BEGIN LISTED RECORDS
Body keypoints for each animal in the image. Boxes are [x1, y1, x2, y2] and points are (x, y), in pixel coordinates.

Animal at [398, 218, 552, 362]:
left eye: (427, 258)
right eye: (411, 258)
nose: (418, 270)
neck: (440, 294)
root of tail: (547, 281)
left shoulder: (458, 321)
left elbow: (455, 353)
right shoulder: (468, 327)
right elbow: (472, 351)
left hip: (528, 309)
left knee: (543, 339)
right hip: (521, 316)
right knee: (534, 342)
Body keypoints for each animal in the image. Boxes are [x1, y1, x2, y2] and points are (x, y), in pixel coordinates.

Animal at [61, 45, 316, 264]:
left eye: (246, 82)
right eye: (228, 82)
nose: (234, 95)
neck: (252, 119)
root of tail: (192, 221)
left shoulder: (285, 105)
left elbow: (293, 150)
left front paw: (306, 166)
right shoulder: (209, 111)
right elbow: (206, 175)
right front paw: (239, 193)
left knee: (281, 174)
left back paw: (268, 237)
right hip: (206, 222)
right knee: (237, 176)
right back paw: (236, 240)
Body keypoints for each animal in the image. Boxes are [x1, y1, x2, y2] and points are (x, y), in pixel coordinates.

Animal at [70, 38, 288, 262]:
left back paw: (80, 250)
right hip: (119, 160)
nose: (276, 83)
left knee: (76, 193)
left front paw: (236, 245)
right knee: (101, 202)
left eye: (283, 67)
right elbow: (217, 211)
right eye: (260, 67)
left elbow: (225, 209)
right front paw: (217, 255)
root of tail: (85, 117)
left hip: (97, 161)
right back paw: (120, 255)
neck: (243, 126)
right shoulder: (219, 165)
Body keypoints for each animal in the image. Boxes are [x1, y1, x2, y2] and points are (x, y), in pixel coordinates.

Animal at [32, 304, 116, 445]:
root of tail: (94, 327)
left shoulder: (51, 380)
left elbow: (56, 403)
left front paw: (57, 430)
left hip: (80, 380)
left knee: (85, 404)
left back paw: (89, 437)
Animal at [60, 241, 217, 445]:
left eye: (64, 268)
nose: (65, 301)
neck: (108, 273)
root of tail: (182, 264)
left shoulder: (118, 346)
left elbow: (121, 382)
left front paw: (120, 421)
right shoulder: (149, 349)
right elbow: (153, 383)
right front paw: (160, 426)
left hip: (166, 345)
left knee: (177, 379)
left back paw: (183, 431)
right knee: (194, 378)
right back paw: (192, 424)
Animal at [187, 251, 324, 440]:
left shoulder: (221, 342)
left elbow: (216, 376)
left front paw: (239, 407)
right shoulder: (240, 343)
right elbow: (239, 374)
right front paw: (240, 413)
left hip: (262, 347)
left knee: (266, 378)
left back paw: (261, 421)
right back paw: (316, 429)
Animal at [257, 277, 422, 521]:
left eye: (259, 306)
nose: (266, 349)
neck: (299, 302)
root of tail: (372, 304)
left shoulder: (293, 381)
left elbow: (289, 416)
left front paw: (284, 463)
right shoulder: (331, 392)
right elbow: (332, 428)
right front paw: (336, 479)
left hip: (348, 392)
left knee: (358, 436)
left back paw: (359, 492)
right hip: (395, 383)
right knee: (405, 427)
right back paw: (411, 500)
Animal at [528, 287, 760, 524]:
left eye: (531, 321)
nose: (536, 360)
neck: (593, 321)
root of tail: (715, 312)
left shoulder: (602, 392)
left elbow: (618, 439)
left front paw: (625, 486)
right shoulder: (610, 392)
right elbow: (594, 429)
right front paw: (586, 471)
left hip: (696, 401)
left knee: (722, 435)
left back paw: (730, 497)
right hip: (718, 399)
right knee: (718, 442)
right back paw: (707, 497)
END LISTED RECORDS
[AIM OF THE TASK] Please copy out each line of the data in which the word "root" occurs.

[OUTPUT FOR THIS EXERCISE]
root of tail: (547, 281)
root of tail: (192, 221)
root of tail: (85, 117)
root of tail: (94, 327)
root of tail: (182, 264)
root of tail: (372, 304)
root of tail: (715, 312)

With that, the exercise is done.